Let us find the gradient of our cross-entropy loss. Recall that h_{\bf w}({\bf x}) = \sigma({\bf x}^{\top}{\bf w}).
Exercise 2.2 Given that the derivative of the sigmoid function is \sigma'(t) = \sigma(t)(1-\sigma(t)), show that the gradient of the binary cross-entropy loss is: \frac{\partial E}{\partial {\bf w}}({\bf w}) = \sum_{i=1}^{n} \left(h_{\bf w}({\bf x}_i) - y_i \right) {\bf x}_i
This result is remarkably simple. The term (h_{\bf w}({\bf x}_i) - y_i) is simply the prediction error for example i. The update for each weight is proportional to the sum of these errors, weighted by the corresponding input feature values.
The gradient descent algorithm for logistic regression is as follows:
2.7 Visualising the Decision Boundary
Let us consider an example with two features, x_1 and x_2. The model will learn a set of weights w_0, w_1, w_2. Our classification rule is to predict y=1 if p(y=1|{\bf x}) > 0.5. This happens when the sigmoid’s input, the logit, is positive:
{\bf x}^{\top}{\bf w} = w_0 + w_1 x_1 + w_2 x_2 > 0
The equation w_0 + w_1 x_1 + w_2 x_2 = 0 defines a line in the 2D feature space. This line is the decision boundary. All points on one side of the line are classified as 1, and all points on the other side are classified as 0.
2.8 Beyond Binary: Multiclass Classification
What if we have more than two classes? A common approach is to extend logistic regression to handle multiple categories. This is known as Multinomial Logistic Regression or Softmax Regression.

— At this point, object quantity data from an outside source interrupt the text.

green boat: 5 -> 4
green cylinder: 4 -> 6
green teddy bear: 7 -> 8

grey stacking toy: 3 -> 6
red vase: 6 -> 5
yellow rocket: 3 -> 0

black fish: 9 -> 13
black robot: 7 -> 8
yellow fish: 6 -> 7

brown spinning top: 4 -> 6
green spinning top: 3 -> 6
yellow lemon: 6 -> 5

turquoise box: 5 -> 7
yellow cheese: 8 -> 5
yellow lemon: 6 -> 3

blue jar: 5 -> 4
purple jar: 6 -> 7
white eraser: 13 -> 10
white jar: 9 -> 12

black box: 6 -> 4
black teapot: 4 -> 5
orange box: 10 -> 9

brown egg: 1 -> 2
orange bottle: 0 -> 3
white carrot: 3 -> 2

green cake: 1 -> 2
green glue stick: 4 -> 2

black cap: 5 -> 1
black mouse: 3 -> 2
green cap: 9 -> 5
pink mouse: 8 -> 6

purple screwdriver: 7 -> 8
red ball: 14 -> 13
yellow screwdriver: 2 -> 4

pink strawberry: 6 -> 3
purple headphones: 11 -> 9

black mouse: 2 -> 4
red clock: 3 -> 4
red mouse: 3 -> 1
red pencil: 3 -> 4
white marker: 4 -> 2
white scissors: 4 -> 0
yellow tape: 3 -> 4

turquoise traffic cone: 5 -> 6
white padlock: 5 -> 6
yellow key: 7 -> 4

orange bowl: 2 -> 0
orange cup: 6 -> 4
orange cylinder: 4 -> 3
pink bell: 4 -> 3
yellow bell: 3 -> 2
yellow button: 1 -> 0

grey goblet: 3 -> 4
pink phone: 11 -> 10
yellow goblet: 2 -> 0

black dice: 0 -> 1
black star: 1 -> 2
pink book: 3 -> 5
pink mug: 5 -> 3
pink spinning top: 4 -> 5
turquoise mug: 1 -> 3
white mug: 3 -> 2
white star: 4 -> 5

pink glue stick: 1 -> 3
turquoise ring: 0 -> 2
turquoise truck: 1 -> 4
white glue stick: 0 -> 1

Instead of a single set of weights, we now learn a separate weight vector {\bf w}_k for each class k \in \{1, \dots, K\}. For a given input {\bf x}, we can compute a linear score {\bf x}^{\top}{\bf w}_k for each class.
To convert these K scores into a valid probability distribution (where the probabilities sum to 1), we use the softmax function, which is a generalisation of the sigmoid function:
p(y=C_k| {\bf x}, {\bf W} ) = \mathrm{softmax}({\bf z})_k = \frac{e^{z_k}}{\sum_{j=1}^{K} e^{z_j}}
where {\bf z} is the vector of scores, so z_k = {\bf x}^{\top}{\bf w}_k.
To train this model, we again use the maximum likelihood principle. This leads to a multiclass version of the cross-entropy loss, often called categorical cross-entropy:
E({\bf W}) = - \sum_{i=1}^{n} \sum_{k=1}^K [y_i=C_k]\ \log(p(y_i=C_k| {\bf x}_i,{\bf W}))
Here, [y_i=C_k] is an indicator that is 1 if the true class for observation i is k, and 0 otherwise. This loss is also minimised using gradient descent.
2.9 Takeaways
- Logistic Regression is a linear model for binary classification, not regression.
- It models the probability of an outcome by passing a linear combination of features (the logit) through the sigmoid (or logistic) function.
- The model is trained by minimising the binary cross-entropy loss function, which is derived from the principle of Maximum Likelihood Estimation.
- Since there is no closed-form solution, optimisation is performed iteratively using methods like gradient descent.
- The extension of Logistic Regression to more than two classes is called Multinomial Logistic Regression, which uses the softmax function and is trained by minimising the categorical cross-entropy loss.
Exercises
Exercise 2.3 Given weights w_0=0.1, w_1=1, w_2=2. What is the probabilty p of that observation with feature values x_1=0.3, x_2=0.4, belongs to class 1?
Exercise 2.4 What do large values of the negative log-likelihood indicate? (select all correct answers)
- That the likelihood of the outcome to be of class 1 is high.
- That the likelihood of the outcome to be of class 0 is high.
- That the statistical model fits the data well.
- That the statistical model is a poor fit of the data.
Exercise 2.5 Consider a general linear model for a binary classification problem, whose accuracy on the training set is 100%, that is, every single output y is perfectly predicted. What is the maximum value h that the average cross-entropy on the training set can take?